Texte intégral
Ordonnance N°892
N° RG 23/00964 - N° Portalis DBVH-V-B7H-I6NX
J.L.D. NIMES
25 septembre 2023
[U]
C/
LE PREFET DU VAR
COUR D'APPEL DE NÎMES
Cabinet du Premier Président
Ordonnance du 26 SEPTEMBRE 2023
Nous, Madame Alexandra BERGER, Conseillère à la Cour d'Appel de NÎMES, conseiller désigné par le Premier Président de la Cour d'Appel de NÎMES pour statuer sur les appels des ordonnances des Juges des Libertés et de la Détention du ressort, rendues en application des dispositions des articles L 742-1 et suivants du Code de l'Entrée et du Séjour des Etrangers et du Droit de l'Asile (CESEDA), assistée de Mme Ellen DRÔNE, Greffière,
Vu l'interdiction du territoire national prononcée le 24 mars 2023 par le tribunal correctionnel de Toulon notifiée le même jour, ayant donné lieu à une décision de placement en rétention en date du 23 septembre 2023, notifiée le même jour à 09h34 concernant :
M. [Z] [U]
né le 01 Août 1994 à [Localité 2] (TUNISIE)
de nationalité Tunisienne
Vu la requête reçue au Greffe du Juge des Libertés et de la Détention du Tribunal Judiciaire de Nîmes le 24 septembre 2023 à 15h37, enregistrée sous le N°RG 23/4624 présentée par M. le Préfet du Var ;
Vu l'ordonnance rendue le 25 Septembre 2023 à 10h36 par le Juge des Libertés et de la Détention du Tribunal de NÎMES, qui a :
* Déclaré la requête recevable ;
* Ordonné pour une durée maximale de 28 jours commençant 48H après la notification de la décision de placement en rétention, le maintien dans les locaux ne relevant pas de l'administration pénitentiaire, de M. [Z] [U];
* Dit que la mesure de rétention prendra fin à l'expiration d'un délai de 28 jours à compter du 25 septembre 2023 à 09h34,
Vu l'appel de cette ordonnance interjeté par Monsieur [Z] [U] le 25 Septembre 2023 à 16h09 ;
Vu l'absence du Ministère Public près la Cour d'appel de NIMES régulièrement avisé ;
Vu la présence de Monsieur [O] [D], représentant le Préfet du Var, agissant au nom de l'Etat, désigné pour le représenter devant la Cour d'Appel en matière de Rétention administrative des étrangers, entendu en ses observations ;
Vu l'assistance de Monsieur [T] [M], interprète en langue arabe inscrit sur la liste des experts de la cour d'appel de Nîmes,
Vu la comparution de Monsieur [Z] [U], régulièrement convoqué ;
Vu la présence de Me Romain FUGIER, avocat de Monsieur [Z] [U] qui a été entendu en sa plaidoirie ;
MOTIFS
Monsieur [Z] [U] a été condamné le 24 mars 2023 par jugement contradictoire du tribunal correctionnel de Toulon à la peine complémentaire d'interdiction du territoire national pendant cinq ans.

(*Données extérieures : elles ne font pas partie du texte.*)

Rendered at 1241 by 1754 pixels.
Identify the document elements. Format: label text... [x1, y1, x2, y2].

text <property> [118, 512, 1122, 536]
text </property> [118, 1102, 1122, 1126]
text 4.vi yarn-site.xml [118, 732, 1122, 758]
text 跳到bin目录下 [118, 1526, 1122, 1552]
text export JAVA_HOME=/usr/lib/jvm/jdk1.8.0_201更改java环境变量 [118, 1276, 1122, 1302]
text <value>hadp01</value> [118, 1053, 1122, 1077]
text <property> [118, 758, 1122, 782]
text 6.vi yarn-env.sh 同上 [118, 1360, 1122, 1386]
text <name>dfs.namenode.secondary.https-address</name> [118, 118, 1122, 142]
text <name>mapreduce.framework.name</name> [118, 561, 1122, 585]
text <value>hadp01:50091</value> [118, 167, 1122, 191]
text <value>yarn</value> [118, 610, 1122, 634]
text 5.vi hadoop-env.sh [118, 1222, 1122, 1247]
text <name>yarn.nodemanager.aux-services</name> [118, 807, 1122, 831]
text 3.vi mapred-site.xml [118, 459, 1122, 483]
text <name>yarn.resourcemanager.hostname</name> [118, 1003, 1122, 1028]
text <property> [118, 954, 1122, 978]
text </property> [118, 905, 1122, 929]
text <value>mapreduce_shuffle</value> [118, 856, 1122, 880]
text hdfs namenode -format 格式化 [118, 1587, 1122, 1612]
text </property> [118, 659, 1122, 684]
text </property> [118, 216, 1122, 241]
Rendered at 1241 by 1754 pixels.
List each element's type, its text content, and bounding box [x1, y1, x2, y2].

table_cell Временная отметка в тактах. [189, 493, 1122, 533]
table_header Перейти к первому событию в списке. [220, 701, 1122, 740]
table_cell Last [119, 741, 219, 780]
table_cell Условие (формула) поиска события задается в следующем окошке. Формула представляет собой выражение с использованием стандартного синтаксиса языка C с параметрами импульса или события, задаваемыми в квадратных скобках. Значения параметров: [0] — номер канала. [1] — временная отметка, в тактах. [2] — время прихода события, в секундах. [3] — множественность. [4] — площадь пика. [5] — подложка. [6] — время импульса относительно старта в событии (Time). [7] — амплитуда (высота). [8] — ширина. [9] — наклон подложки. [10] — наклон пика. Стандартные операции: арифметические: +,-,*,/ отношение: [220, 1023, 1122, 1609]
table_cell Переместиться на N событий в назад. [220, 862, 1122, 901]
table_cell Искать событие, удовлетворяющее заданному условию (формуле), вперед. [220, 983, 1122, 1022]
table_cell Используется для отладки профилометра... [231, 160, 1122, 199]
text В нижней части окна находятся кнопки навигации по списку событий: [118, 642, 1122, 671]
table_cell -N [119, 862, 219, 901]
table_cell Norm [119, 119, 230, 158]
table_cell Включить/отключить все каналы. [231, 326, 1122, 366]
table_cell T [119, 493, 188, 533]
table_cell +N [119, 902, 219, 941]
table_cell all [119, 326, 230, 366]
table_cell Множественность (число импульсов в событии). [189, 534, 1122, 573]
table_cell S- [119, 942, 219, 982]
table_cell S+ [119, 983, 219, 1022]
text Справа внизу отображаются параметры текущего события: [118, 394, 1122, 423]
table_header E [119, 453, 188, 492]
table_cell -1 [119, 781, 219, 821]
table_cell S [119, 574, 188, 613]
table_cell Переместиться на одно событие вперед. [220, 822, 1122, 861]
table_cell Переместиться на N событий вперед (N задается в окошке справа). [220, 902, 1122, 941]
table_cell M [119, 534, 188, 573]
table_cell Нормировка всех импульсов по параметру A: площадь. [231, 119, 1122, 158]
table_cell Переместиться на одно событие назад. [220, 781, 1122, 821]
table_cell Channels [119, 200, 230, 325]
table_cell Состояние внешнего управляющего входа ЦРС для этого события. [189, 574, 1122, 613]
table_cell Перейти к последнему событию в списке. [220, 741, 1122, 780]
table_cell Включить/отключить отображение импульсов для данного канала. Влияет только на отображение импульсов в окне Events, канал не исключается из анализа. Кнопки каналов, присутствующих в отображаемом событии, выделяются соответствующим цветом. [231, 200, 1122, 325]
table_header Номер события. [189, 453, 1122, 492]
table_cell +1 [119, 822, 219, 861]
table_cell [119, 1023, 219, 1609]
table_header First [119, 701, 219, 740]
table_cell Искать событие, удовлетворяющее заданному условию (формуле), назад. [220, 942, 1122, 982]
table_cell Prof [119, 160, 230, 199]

A sa levée d'écrou le 23 septembre 2023, à 09h34, lui a également été notifié son placement en rétention en vertu d'un arrêté pris par la préfecture du Var le même jour.
Par requête du 24 septembre 2023, le Préfet du Var a saisi le Juge des libertés et de la détention du tribunal judiciaire de Nîmes d'une demande en prolongation de la mesure.
Par ordonnance prononcée le 25 septembre 2023 à 10h36, le Juge des libertés et de la détention de Nîmes a rejeté les exceptions de nullité soulevées ainsi que les moyens présentés par Monsieur [Z] [U] et ordonné la prolongation de sa rétention administrative pour vingt-huit jours.
Monsieur [Z] [U] a interjeté appel de cette ordonnance le 25 septembre 2023 à 16h09.
Sur l'audience, Monsieur [Z] [U] déclare que :
- il a compris, il a fini sa peine de prison,
- il a un asile en Italie, il a besoin d'une période pour s'organiser et partir en Italie, car son passeport et son permis sont en Italie, il vit dans un centre d'hébergement des demandeurs d'asile, mais il a eu une réponse positive, il a obtenu un 2ème récépissé, il fait le renouvellement de ses documents en Italie,
-il a une copine en France.
Son avocat soutient le moyen tiré de l'irrecevabilité de la requête en prolongation de la mesure. Il ajoute que le retenu n'a pas vocation à rester en France.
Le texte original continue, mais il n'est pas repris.